*** Supplied passage Section Begins ***

# Canopy Orchidarium Details



## ChrisFL (Apr 21, 2013)

[youtube]MPj-CbVIsLw[/youtube]

All of the orchids or Diplocaulobium or Bulbophyllum species from Oceania or the Maritime Continent. 

The branches are a custom made epoxy insert that will never break down. They were made by Ron Rundo at http://www.insertswork.com

The black striped panels on the back left side are Flexwatt heat strips. 

Lighting is supplied by 6 x 39 watt t5 HO. 

Misting/watering is supplied by a piston pump. 

Fresh air/air exchange is supplied by an ADDA waterproof DC fan mounted in an electrical conduit and plumbed to hole drilled in the bottom of the tank. 

Warmer side temp range:







Cooler side temp range:






All of this is computer controlled and monitored via a net server. 

And yes, that is a green tree python.

Some bloom photos here:

http://olasanaflora.blogspot.com


----------



## SlipperFan (Apr 22, 2013)

You could go into business!


----------



## ChrisFL (Apr 22, 2013)

Hahah, thanks Dot! This is a labor of love all the way though. I definitely wouldn't want to do it as a business.

*** Supplied passage Section Ends ***

# Problem A:
Please write out the part of the orchidarium thread from "## ChrisFL (Apr 21, 2013)" to "the Maritime Continent.".
# Problem B:
In the orchidarium thread, name every feature that the first post says is "supplied by" something, along with what supplies it.
# Problem C:
Pick up the orchidarium thread after its final sentence and keep it going.

*** Recorded data Section Begins ***

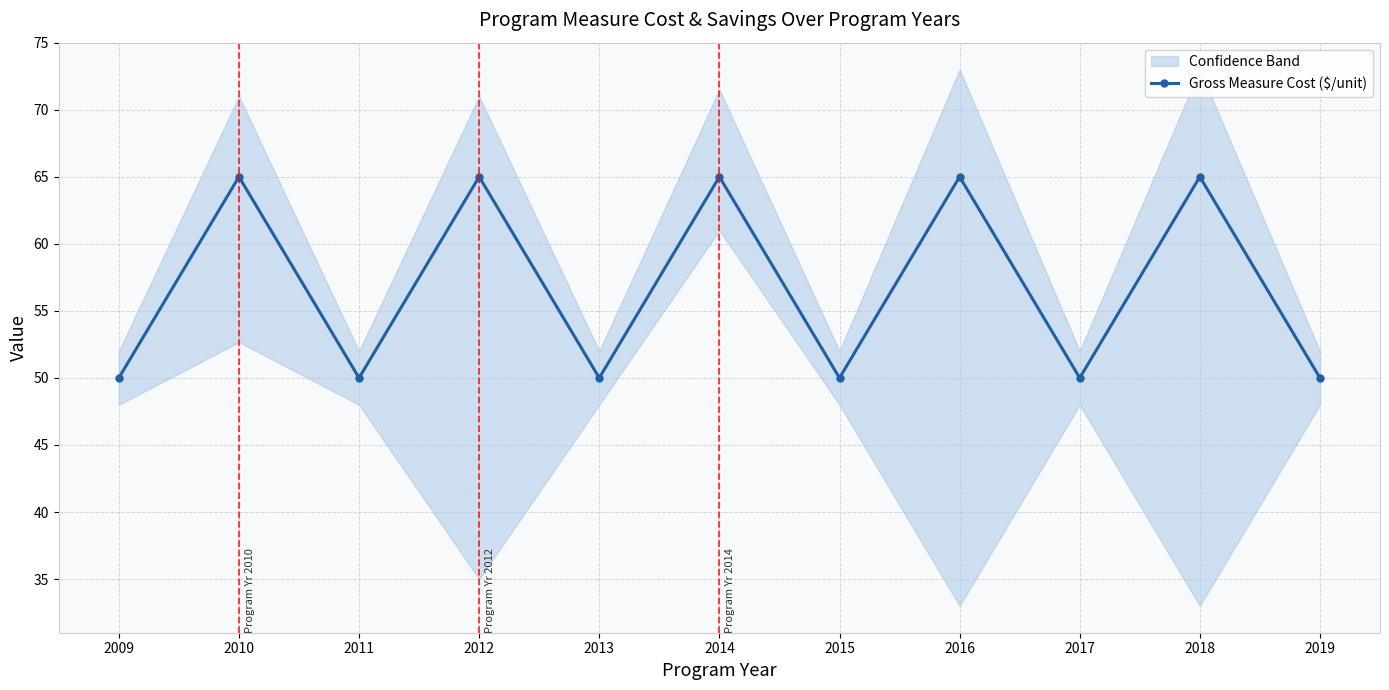

Which has a higher value, 2018 or 2015?

2018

*** Recorded data Section Ends ***

# Exercise output A:
## ChrisFL (Apr 21, 2013)

[youtube]MPj-CbVIsLw[/youtube]

All of the orchids or Diplocaulobium or Bulbophyllum species from Oceania or the Maritime Continent.

# Exercise output B:
Lighting: 6 x 39 watt t5 HO
Misting/watering: a piston pump
Fresh air/air exchange: an ADDA waterproof DC fan mounted in an electrical conduit and plumbed to a hole drilled in the bottom of the tank

# Exercise output C:
----------



## SlipperFan (Apr 22, 2013)

There is a program on the Animal Planet channel called "Tanked" where these two guys create fish tanks out of unusual objects. I've only seen snippets, but I'll bet they make a good living...


----------



## goods (Apr 22, 2013)

SlipperFan said:


> There is a program on the Animal Planet channel called "Tanked" where these two guys create fish tanks out of unusual objects. I've only seen snippets, but I'll bet they make a good living...



They did a GTP terrarium for the Petco headquarters that was not even in the same league as Chris's. They need to take some lessons, at least on the terrestrial side!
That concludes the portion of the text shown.